Using the data below, return the stretch from the line that contains "of human skin" through the line that contains "an immunohistochemistry (IHC)", both included, exactly as it stands and nothing beyond it.

####################

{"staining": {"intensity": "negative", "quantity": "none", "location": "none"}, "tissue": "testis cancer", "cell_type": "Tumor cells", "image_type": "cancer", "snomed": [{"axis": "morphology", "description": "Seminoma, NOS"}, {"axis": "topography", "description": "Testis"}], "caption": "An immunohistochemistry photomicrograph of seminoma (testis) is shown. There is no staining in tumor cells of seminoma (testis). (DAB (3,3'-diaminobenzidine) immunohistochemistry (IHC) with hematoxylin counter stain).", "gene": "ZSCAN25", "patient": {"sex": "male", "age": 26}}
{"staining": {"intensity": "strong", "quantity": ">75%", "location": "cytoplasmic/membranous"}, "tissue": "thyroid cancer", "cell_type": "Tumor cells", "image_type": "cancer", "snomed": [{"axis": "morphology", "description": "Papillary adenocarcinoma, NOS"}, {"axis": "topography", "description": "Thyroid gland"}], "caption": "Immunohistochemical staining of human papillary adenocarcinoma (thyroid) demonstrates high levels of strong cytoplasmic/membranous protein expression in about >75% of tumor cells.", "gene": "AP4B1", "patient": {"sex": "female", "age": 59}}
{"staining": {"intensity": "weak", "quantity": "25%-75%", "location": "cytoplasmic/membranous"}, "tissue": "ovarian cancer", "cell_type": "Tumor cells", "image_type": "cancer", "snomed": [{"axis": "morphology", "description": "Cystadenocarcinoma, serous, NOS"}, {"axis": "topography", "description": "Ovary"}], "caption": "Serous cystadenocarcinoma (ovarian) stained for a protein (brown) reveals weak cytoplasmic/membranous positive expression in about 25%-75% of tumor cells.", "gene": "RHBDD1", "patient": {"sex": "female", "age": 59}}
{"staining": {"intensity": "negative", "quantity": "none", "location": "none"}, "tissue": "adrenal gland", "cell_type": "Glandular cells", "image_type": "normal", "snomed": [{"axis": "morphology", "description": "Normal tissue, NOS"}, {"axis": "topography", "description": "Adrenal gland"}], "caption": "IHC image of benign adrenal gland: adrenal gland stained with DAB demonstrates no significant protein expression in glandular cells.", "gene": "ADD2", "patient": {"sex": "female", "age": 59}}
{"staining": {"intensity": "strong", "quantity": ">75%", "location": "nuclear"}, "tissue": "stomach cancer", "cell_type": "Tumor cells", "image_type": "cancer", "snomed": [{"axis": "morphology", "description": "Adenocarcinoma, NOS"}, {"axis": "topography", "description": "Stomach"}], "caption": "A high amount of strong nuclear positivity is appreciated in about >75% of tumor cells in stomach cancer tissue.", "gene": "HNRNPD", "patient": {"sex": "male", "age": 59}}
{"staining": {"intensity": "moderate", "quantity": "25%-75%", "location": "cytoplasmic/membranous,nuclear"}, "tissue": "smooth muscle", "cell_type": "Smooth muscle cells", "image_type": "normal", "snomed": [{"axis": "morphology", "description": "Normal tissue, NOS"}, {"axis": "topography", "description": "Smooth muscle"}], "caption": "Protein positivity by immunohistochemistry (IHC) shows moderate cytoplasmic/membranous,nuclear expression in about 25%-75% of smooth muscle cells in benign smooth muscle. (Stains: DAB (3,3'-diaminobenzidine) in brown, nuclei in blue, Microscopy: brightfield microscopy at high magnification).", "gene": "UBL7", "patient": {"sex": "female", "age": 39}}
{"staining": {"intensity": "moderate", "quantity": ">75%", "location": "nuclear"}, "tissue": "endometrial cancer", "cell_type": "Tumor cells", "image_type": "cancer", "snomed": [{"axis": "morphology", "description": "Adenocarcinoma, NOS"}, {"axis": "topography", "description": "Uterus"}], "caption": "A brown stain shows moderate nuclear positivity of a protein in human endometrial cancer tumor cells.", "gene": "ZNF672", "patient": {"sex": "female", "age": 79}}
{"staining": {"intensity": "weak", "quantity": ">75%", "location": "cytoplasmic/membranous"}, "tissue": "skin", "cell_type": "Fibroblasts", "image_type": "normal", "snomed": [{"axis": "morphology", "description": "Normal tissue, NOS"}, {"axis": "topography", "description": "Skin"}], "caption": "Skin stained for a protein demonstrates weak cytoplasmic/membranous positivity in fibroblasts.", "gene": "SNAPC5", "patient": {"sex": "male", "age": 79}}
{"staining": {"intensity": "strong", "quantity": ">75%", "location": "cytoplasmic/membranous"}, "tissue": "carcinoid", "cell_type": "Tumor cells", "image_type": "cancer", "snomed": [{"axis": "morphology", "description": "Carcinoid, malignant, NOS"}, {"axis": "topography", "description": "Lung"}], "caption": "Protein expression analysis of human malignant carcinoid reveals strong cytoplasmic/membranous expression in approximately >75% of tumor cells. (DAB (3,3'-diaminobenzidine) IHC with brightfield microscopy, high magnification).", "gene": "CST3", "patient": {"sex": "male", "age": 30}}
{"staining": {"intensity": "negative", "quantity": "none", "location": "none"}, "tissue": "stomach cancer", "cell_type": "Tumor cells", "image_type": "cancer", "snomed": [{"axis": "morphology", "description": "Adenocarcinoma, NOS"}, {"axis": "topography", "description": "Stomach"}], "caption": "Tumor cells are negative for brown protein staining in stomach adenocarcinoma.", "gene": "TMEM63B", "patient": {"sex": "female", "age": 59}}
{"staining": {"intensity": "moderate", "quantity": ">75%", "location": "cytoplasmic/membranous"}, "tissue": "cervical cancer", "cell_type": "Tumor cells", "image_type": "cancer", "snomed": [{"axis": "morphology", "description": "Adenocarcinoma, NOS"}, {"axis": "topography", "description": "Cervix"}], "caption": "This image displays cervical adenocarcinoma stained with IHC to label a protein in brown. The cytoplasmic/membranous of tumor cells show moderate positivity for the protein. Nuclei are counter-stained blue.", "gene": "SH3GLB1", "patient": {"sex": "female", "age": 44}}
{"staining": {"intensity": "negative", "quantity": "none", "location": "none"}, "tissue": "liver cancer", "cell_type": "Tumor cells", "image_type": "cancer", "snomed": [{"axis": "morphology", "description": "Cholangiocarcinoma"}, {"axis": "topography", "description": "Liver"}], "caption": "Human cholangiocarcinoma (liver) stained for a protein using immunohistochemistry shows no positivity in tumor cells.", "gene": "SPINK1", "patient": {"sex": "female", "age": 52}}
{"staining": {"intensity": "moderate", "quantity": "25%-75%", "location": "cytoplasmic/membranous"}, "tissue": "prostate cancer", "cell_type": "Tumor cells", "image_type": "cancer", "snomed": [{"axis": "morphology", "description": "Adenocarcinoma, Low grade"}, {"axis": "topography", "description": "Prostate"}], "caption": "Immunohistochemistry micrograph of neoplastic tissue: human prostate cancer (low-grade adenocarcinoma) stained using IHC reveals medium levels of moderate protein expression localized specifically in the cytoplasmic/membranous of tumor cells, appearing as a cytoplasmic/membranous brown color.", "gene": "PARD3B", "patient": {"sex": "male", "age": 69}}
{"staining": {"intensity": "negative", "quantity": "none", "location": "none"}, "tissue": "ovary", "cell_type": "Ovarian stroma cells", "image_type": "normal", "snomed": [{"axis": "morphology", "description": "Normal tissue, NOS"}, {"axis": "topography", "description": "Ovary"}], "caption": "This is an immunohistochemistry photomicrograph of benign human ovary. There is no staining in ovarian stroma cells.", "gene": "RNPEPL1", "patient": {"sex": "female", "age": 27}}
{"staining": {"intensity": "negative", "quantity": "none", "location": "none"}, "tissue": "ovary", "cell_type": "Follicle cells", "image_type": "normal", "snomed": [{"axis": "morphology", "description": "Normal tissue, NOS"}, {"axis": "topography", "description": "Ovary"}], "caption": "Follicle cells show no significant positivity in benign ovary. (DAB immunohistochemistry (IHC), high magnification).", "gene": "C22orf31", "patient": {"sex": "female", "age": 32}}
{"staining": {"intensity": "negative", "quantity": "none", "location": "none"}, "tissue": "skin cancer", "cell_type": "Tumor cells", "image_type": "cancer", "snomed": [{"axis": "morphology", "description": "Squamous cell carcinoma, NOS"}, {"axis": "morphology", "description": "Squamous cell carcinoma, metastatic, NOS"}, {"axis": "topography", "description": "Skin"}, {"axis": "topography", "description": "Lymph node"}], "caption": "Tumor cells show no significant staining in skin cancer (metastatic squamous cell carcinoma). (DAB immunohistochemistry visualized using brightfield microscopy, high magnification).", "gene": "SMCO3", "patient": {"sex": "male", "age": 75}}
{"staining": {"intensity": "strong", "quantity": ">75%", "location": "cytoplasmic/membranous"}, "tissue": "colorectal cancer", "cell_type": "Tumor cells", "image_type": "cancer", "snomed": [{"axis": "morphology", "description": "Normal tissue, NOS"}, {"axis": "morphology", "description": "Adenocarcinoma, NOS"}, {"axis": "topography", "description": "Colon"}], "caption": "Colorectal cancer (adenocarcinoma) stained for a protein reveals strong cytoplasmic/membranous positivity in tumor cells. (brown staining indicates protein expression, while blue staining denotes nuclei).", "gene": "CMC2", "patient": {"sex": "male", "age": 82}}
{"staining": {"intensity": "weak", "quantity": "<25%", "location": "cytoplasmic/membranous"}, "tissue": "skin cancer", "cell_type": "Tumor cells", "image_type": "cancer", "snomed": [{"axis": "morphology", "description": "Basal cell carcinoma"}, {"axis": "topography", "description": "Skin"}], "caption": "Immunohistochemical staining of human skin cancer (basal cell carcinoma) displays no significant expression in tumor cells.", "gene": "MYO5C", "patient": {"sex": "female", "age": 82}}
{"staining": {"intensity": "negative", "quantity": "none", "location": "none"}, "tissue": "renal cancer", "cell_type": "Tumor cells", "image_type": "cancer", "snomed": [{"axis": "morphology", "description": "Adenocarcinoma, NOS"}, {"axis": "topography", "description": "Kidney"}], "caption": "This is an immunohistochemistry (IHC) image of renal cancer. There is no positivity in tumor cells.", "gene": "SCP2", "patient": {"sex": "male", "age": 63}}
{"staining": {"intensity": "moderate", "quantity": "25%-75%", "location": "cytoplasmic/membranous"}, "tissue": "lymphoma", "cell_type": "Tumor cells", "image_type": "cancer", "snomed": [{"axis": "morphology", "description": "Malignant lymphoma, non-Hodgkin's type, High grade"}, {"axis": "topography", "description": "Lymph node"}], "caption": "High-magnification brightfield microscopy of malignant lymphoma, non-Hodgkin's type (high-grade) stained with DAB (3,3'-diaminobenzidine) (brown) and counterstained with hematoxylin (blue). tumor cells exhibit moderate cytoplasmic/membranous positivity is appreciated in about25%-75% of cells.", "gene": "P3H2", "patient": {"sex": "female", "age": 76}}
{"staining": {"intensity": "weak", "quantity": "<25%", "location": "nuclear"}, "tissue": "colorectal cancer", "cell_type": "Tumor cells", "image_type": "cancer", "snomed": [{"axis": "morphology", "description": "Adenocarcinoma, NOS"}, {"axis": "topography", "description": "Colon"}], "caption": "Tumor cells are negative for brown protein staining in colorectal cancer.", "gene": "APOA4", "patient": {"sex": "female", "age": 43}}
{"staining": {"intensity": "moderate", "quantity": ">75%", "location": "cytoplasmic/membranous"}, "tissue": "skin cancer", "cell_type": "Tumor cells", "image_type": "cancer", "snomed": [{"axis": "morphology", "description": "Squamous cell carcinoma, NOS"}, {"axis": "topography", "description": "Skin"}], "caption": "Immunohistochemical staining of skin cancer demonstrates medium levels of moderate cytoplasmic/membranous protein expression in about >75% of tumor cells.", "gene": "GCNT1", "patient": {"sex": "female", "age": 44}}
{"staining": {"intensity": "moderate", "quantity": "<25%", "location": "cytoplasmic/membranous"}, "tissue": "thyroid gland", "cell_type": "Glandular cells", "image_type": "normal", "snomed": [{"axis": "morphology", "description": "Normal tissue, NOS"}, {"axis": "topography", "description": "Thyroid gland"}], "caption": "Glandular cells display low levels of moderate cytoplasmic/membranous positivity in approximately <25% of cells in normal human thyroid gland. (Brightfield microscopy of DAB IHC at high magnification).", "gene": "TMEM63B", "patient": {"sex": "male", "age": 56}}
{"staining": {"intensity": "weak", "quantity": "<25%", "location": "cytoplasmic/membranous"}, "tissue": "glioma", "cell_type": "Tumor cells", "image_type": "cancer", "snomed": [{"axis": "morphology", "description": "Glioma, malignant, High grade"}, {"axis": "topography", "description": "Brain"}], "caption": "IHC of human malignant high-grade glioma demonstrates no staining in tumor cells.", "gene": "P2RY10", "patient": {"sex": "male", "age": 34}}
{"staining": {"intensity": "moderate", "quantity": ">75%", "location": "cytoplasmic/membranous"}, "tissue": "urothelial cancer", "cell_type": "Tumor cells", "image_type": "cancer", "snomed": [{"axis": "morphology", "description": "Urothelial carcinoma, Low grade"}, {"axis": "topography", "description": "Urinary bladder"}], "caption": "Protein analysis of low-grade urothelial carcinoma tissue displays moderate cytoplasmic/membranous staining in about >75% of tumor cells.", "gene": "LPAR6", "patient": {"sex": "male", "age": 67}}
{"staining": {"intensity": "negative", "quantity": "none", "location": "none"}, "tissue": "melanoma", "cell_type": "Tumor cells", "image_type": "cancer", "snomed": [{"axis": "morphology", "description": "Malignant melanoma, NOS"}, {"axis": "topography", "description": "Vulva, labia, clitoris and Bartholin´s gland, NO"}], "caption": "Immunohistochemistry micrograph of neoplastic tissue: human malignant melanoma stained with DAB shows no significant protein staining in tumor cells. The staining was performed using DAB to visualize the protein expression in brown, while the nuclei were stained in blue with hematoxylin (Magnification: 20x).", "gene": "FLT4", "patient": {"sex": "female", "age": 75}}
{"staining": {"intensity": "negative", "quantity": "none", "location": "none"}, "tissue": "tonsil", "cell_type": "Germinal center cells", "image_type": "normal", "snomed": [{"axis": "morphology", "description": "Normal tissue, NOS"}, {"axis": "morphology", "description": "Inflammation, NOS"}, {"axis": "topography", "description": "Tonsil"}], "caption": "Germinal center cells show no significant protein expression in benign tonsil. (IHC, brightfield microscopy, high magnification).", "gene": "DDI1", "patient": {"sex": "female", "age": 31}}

####################

* Finished exercise:
{"staining": {"intensity": "weak", "quantity": "<25%", "location": "cytoplasmic/membranous"}, "tissue": "skin cancer", "cell_type": "Tumor cells", "image_type": "cancer", "snomed": [{"axis": "morphology", "description": "Basal cell carcinoma"}, {"axis": "topography", "description": "Skin"}], "caption": "Immunohistochemical staining of human skin cancer (basal cell carcinoma) displays no significant expression in tumor cells.", "gene": "MYO5C", "patient": {"sex": "female", "age": 82}}
{"staining": {"intensity": "negative", "quantity": "none", "location": "none"}, "tissue": "renal cancer", "cell_type": "Tumor cells", "image_type": "cancer", "snomed": [{"axis": "morphology", "description": "Adenocarcinoma, NOS"}, {"axis": "topography", "description": "Kidney"}], "caption": "This is an immunohistochemistry (IHC) image of renal cancer. There is no positivity in tumor cells.", "gene": "SCP2", "patient": {"sex": "male", "age": 63}}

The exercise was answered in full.